Like I mentioned before, when it comes to eating, it’s either us or them. We also protect our summer sweet corn and tomatoes as well as our chickens and turkeys from predators. We use a different setup, though, and simply live trap them in the spring and summer. We set the live traps in the corn patch or the tomatoes and check it every morning. When we do catch one of the hungry rascals, (hoping it’s not a skunk) we throw in the back of the truck, drive it a couple miles away and let it go on the side of the road. At this time of year, these animals are full of fleas, their pelts are not prime, and we have so many other things going then we don’t even need to worry about furs. What we do worry about is keeping them out of our garden. Although all small compared to a coyote, skunks, possums and raccoons will eat a lot out of our garden and can eat multiple chickens in one night.
On a side note, you might hear all about a way to poison raccoons, possums and skunks from old farmers in your area. Not to make this a lecture, but don’t use poison. I just read about a farmer who got into a lot of trouble with the DNR because he was poisoning raccoons. When running poison, you can’t control who will come drink and you don’t want to find your neighbor’s dog dead in your garden.
If you’re going to get serious about predator control, you owe it to yourself and the animals to learn how to skin and prep their hides for sale on the open market. In a nutshell, it is important to quickly skin the animal, remove any leftover flesh and fat from the hide and get it on a stretcher to dry as soon as possible. From there, collect your dried hides all winter long to sell at a fur harvesters auction. If you don’t want to hassle with furs, another option is to simply find a trapper who would appreciate you donating anything you kill to them. There are also fur buyers who will simply pay you for the dead animal carcass. You won’t make as much by selling the dead animal, but it’s better than nothing at all.
To keep it simple, several trapping companies are making pre-packaged predator trapping kits for land managers. Pictured are the contents of the Dakota Line Complete Land Managment Predator Package.The package includes leghold traps, neck snares, several trapping tools, lures and bait, plus instructional DVDs.

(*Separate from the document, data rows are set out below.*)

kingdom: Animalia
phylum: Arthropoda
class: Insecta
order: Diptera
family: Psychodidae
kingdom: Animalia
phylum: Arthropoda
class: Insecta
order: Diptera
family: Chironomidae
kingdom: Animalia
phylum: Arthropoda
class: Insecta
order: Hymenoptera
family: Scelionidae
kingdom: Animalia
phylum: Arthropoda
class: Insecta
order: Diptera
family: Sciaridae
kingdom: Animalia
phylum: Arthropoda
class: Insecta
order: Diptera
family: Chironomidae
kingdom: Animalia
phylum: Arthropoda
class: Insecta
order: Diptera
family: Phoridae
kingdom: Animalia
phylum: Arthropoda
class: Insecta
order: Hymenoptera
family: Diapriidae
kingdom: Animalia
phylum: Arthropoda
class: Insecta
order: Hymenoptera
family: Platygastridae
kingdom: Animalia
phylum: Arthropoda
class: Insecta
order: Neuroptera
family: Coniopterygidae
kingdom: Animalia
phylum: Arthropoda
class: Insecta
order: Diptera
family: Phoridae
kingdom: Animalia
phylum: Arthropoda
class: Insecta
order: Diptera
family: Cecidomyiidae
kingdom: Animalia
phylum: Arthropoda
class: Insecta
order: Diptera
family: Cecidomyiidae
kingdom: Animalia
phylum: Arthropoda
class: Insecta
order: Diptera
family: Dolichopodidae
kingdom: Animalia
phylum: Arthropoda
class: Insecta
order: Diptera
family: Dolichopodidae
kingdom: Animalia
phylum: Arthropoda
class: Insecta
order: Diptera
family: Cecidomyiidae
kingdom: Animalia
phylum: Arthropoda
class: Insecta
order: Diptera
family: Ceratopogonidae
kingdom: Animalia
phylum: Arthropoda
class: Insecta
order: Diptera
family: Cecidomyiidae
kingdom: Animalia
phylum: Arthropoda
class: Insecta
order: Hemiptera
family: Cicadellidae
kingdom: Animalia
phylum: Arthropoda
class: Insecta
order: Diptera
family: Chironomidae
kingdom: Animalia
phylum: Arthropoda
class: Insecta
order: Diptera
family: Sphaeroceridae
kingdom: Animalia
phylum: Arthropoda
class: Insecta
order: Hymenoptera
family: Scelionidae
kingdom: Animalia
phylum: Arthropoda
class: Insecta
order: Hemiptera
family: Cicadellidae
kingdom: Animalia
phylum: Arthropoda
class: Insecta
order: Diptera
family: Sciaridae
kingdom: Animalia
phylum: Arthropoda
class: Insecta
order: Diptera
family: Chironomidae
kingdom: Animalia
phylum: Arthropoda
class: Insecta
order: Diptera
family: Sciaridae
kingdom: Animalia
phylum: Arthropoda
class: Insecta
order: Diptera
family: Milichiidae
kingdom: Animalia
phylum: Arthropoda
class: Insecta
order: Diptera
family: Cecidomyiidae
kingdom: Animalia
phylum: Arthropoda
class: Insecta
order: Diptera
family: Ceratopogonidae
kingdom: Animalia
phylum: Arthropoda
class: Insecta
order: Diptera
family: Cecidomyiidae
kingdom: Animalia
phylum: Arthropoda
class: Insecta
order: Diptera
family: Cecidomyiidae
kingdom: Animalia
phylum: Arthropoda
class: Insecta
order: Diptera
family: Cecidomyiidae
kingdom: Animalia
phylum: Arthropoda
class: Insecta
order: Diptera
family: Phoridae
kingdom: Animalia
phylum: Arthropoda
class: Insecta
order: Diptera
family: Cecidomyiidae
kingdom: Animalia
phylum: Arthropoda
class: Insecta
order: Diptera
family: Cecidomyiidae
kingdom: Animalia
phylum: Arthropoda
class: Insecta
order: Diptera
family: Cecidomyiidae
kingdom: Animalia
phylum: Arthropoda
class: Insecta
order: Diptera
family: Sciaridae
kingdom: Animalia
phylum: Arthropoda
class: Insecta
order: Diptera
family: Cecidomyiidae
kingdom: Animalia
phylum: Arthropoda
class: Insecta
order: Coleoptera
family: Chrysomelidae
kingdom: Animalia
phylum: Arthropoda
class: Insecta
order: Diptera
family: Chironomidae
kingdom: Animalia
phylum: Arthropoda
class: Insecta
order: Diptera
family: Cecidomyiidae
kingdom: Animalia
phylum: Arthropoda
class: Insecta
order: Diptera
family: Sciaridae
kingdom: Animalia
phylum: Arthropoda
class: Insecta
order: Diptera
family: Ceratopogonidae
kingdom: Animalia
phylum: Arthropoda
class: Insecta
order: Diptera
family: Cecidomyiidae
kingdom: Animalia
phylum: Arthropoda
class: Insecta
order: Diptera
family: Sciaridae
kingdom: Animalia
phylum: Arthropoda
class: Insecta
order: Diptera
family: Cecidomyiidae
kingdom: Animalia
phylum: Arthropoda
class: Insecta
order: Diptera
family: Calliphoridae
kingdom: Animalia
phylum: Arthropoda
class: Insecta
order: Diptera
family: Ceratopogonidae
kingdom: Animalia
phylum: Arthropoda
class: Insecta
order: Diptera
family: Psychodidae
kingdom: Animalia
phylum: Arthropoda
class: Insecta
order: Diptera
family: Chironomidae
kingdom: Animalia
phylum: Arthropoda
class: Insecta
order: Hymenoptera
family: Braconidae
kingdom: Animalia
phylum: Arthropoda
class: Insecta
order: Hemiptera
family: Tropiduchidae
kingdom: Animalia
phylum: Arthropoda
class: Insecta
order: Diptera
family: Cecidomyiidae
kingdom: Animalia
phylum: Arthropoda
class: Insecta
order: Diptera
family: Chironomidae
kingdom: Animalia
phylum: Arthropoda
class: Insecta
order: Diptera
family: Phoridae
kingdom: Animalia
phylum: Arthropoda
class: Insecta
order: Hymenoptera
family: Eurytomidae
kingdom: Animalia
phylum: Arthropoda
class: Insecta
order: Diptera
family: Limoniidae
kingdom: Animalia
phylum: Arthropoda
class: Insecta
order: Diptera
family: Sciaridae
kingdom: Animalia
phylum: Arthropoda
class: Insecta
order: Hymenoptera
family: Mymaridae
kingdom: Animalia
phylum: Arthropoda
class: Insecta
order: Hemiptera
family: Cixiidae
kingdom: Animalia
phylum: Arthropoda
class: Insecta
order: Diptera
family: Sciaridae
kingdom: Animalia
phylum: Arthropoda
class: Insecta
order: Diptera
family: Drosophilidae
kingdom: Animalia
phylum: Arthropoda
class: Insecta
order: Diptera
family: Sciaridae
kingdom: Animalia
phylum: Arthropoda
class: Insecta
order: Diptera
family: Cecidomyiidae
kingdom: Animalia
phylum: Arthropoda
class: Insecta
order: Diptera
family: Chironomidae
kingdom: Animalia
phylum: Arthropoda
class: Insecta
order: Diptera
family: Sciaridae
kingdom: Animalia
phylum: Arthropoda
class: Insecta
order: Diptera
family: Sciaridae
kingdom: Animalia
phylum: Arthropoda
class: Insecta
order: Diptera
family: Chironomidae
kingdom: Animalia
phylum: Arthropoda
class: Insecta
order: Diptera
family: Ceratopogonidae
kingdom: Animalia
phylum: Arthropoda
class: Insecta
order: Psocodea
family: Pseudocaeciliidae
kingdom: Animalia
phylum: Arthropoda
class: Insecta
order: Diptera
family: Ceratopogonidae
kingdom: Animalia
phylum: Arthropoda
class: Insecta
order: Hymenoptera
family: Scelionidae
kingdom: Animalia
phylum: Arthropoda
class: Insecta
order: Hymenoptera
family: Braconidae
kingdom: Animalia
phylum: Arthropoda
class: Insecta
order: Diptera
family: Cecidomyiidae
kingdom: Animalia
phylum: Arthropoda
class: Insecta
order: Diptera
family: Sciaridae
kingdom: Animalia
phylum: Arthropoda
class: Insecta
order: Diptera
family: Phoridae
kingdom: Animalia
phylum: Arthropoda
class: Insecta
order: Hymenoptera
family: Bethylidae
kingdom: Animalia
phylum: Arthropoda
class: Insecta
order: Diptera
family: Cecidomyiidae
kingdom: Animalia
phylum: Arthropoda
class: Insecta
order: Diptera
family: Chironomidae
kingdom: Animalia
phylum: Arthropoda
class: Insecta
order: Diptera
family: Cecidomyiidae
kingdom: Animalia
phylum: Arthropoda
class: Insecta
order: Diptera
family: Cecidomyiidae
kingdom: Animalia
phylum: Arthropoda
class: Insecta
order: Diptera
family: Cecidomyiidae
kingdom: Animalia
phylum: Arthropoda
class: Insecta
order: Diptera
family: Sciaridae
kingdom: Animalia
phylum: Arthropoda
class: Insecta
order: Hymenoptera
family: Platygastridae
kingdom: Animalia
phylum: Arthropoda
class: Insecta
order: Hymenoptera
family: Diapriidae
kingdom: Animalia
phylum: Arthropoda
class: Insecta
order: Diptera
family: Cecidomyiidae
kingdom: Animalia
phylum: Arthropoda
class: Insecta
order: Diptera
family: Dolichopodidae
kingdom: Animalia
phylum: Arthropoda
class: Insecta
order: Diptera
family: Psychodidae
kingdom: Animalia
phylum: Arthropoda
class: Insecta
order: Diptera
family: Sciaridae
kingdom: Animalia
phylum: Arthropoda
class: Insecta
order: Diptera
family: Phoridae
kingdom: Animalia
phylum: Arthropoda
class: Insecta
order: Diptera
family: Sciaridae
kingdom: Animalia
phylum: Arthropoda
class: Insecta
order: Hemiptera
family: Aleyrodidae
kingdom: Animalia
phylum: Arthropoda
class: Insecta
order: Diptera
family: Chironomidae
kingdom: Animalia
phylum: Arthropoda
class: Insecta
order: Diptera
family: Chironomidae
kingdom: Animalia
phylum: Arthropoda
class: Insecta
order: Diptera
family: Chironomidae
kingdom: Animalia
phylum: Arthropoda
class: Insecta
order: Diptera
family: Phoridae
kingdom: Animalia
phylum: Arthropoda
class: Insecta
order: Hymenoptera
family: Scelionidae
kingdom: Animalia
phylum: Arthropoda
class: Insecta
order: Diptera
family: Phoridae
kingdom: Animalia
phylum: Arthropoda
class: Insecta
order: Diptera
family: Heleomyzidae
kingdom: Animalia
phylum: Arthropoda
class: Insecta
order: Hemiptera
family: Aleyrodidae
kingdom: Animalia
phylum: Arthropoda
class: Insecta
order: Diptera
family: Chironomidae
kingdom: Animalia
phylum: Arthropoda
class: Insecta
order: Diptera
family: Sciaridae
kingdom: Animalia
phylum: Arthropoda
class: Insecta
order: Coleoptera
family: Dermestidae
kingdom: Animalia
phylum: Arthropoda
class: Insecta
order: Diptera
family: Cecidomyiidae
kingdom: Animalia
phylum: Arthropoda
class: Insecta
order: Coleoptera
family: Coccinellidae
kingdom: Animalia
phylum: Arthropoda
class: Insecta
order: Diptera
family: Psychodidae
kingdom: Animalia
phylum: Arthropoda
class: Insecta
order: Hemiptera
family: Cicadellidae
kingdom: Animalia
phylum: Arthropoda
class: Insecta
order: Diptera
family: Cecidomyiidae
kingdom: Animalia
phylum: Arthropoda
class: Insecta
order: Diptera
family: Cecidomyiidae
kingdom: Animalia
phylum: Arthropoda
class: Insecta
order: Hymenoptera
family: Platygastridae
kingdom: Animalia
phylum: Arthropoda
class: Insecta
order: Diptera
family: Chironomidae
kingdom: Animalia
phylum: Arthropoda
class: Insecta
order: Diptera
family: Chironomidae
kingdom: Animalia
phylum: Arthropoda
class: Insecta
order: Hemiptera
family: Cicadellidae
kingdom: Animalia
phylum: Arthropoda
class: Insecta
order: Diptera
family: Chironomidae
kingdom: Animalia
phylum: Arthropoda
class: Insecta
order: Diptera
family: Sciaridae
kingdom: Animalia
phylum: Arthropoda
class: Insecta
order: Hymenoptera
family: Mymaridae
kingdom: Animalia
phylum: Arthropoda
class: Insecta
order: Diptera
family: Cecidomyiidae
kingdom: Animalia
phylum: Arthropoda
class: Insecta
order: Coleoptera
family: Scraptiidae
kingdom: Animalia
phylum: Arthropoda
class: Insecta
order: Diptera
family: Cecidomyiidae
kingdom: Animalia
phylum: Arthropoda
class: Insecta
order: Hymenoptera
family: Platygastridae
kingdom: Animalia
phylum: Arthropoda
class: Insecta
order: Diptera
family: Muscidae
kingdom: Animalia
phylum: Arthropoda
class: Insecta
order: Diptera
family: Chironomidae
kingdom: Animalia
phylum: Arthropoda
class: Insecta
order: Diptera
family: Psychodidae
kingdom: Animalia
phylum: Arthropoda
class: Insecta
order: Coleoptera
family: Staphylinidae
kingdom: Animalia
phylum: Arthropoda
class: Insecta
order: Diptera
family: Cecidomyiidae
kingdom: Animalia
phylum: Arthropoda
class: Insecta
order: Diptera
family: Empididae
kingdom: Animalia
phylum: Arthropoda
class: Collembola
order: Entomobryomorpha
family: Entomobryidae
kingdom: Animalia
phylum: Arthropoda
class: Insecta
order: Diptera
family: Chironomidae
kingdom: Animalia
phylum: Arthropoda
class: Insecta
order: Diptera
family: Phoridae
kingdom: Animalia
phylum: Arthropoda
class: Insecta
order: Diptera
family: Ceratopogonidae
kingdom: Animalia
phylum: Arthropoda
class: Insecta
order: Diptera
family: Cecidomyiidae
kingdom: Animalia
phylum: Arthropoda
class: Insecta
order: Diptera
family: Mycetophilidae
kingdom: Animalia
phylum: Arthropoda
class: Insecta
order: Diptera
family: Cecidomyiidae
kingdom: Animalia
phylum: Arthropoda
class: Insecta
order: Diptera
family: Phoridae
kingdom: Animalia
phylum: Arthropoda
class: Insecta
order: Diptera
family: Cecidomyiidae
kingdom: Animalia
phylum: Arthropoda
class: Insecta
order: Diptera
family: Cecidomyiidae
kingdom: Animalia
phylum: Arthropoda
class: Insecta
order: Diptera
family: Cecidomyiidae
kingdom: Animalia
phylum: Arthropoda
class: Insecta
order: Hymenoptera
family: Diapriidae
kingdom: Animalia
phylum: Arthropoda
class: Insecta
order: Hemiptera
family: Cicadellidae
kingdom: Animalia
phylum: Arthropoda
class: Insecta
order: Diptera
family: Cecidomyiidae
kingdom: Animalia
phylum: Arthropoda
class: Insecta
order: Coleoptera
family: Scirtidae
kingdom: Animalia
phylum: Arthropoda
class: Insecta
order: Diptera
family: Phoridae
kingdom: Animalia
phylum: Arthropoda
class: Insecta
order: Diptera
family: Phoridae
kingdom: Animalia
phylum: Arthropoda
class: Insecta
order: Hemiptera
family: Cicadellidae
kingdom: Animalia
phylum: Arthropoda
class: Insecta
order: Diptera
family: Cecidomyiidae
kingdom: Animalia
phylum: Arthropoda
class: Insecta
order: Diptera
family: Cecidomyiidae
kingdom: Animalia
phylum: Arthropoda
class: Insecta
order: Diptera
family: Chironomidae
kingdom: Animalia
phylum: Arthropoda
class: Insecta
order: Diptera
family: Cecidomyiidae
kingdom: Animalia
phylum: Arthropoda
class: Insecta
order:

Give predator control a try this winter. Not only will you have fun getting out-of-doors and learning a new hobby, the game species on your property will be better because of it. All of creation belongs in our natural environment, but without regulated hunting seasons on certain things, their population could get out of control. It’s our job as sportsmen and women who truly want what’s best for the environment to continue to manage predators.
I too am a trapper, have been for about 20 years or so, mostly ‘coon and rats, but I have caught coyote, red and gray fox, also some mink. I went to the Fur Takers of America Trappers College this past September and if someone wants to learn more about trapping that is they way to go. A couple of comments, most trapping organizations and trappers use the term “foothold” trap rather than “leghold”, most animals including the coyote above are caught across the pad of the foot and very rarely any higher than that. I agree with you about the poison, and it is illegal, if you are having problems with animals, find a trapper to catch it for you, preferably in season so the fur will be worth something.